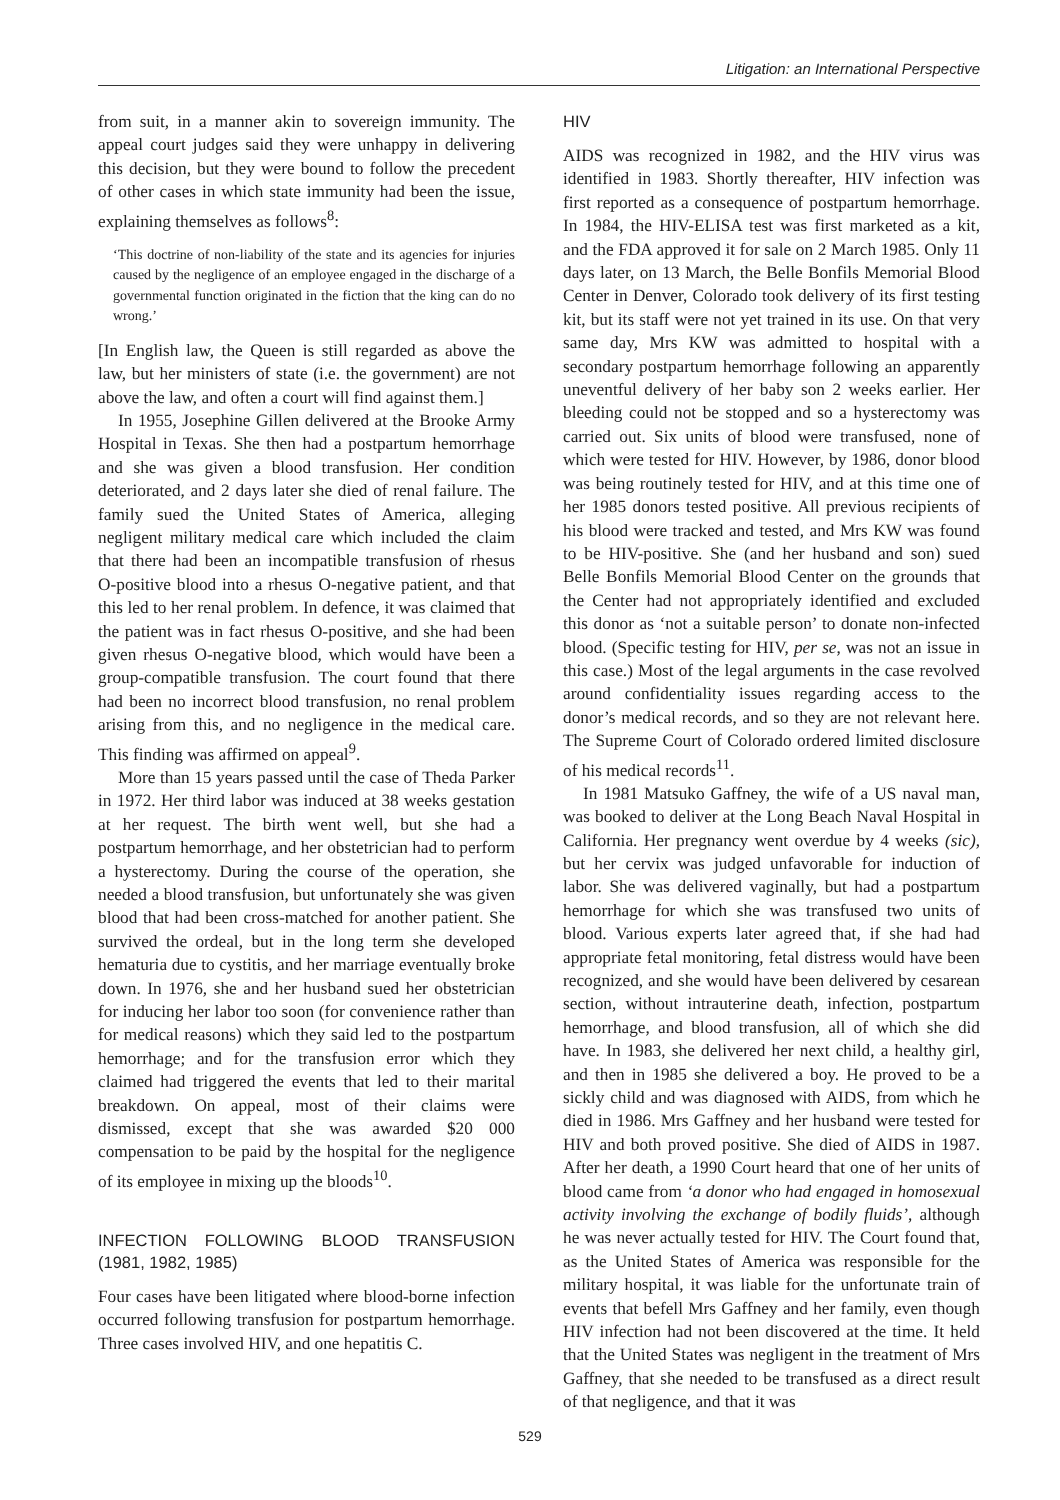Litigation: an International Perspective
from suit, in a manner akin to sovereign immunity. The appeal court judges said they were unhappy in delivering this decision, but they were bound to follow the precedent of other cases in which state immunity had been the issue, explaining themselves as follows<sup>8</sup>:
‘This doctrine of non-liability of the state and its agencies for injuries caused by the negligence of an employee engaged in the discharge of a governmental function originated in the fiction that the king can do no wrong.’
[In English law, the Queen is still regarded as above the law, but her ministers of state (i.e. the government) are not above the law, and often a court will find against them.]
In 1955, Josephine Gillen delivered at the Brooke Army Hospital in Texas. She then had a postpartum hemorrhage and she was given a blood transfusion. Her condition deteriorated, and 2 days later she died of renal failure. The family sued the United States of America, alleging negligent military medical care which included the claim that there had been an incompatible transfusion of rhesus O-positive blood into a rhesus O-negative patient, and that this led to her renal problem. In defence, it was claimed that the patient was in fact rhesus O-positive, and she had been given rhesus O-negative blood, which would have been a group-compatible transfusion. The court found that there had been no incorrect blood transfusion, no renal problem arising from this, and no negligence in the medical care. This finding was affirmed on appeal<sup>9</sup>.
More than 15 years passed until the case of Theda Parker in 1972. Her third labor was induced at 38 weeks gestation at her request. The birth went well, but she had a postpartum hemorrhage, and her obstetrician had to perform a hysterectomy. During the course of the operation, she needed a blood transfusion, but unfortunately she was given blood that had been cross-matched for another patient. She survived the ordeal, but in the long term she developed hematuria due to cystitis, and her marriage eventually broke down. In 1976, she and her husband sued her obstetrician for inducing her labor too soon (for convenience rather than for medical reasons) which they said led to the postpartum hemorrhage; and for the transfusion error which they claimed had triggered the events that led to their marital breakdown. On appeal, most of their claims were dismissed, except that she was awarded $20 000 compensation to be paid by the hospital for the negligence of its employee in mixing up the bloods<sup>10</sup>.
INFECTION FOLLOWING BLOOD TRANSFUSION (1981, 1982, 1985)
Four cases have been litigated where blood-borne infection occurred following transfusion for postpartum hemorrhage. Three cases involved HIV, and one hepatitis C.
HIV
AIDS was recognized in 1982, and the HIV virus was identified in 1983. Shortly thereafter, HIV infection was first reported as a consequence of postpartum hemorrhage. In 1984, the HIV-ELISA test was first marketed as a kit, and the FDA approved it for sale on 2 March 1985. Only 11 days later, on 13 March, the Belle Bonfils Memorial Blood Center in Denver, Colorado took delivery of its first testing kit, but its staff were not yet trained in its use. On that very same day, Mrs KW was admitted to hospital with a secondary postpartum hemorrhage following an apparently uneventful delivery of her baby son 2 weeks earlier. Her bleeding could not be stopped and so a hysterectomy was carried out. Six units of blood were transfused, none of which were tested for HIV. However, by 1986, donor blood was being routinely tested for HIV, and at this time one of her 1985 donors tested positive. All previous recipients of his blood were tracked and tested, and Mrs KW was found to be HIV-positive. She (and her husband and son) sued Belle Bonfils Memorial Blood Center on the grounds that the Center had not appropriately identified and excluded this donor as ‘not a suitable person’ to donate non-infected blood. (Specific testing for HIV, per se, was not an issue in this case.) Most of the legal arguments in the case revolved around confidentiality issues regarding access to the donor’s medical records, and so they are not relevant here. The Supreme Court of Colorado ordered limited disclosure of his medical records<sup>11</sup>.
In 1981 Matsuko Gaffney, the wife of a US naval man, was booked to deliver at the Long Beach Naval Hospital in California. Her pregnancy went overdue by 4 weeks (sic), but her cervix was judged unfavorable for induction of labor. She was delivered vaginally, but had a postpartum hemorrhage for which she was transfused two units of blood. Various experts later agreed that, if she had had appropriate fetal monitoring, fetal distress would have been recognized, and she would have been delivered by cesarean section, without intrauterine death, infection, postpartum hemorrhage, and blood transfusion, all of which she did have. In 1983, she delivered her next child, a healthy girl, and then in 1985 she delivered a boy. He proved to be a sickly child and was diagnosed with AIDS, from which he died in 1986. Mrs Gaffney and her husband were tested for HIV and both proved positive. She died of AIDS in 1987. After her death, a 1990 Court heard that one of her units of blood came from ‘a donor who had engaged in homosexual activity involving the exchange of bodily fluids’, although he was never actually tested for HIV. The Court found that, as the United States of America was responsible for the military hospital, it was liable for the unfortunate train of events that befell Mrs Gaffney and her family, even though HIV infection had not been discovered at the time. It held that the United States was negligent in the treatment of Mrs Gaffney, that she needed to be transfused as a direct result of that negligence, and that it was
529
------------------------------------
What you return should be exactly the lines above, starting at the one with "[In English law, the" and ending at the one with "In 1955, Josephine", and nothing else.

Exercise output:
[In English law, the Queen is still regarded as above the law, but her ministers of state (i.e. the government) are not above the law, and often a court will find against them.]
In 1955, Josephine Gillen delivered at the Brooke Army Hospital in Texas. She then had a postpartum hemorrhage and she was given a blood transfusion. Her condition deteriorated, and 2 days later she died of renal failure. The family sued the United States of America, alleging negligent military medical care which included the claim that there had been an incompatible transfusion of rhesus O-positive blood into a rhesus O-negative patient, and that this led to her renal problem. In defence, it was claimed that the patient was in fact rhesus O-positive, and she had been given rhesus O-negative blood, which would have been a group-compatible transfusion. The court found that there had been no incorrect blood transfusion, no renal problem arising from this, and no negligence in the medical care. This finding was affirmed on appeal<sup>9</sup>.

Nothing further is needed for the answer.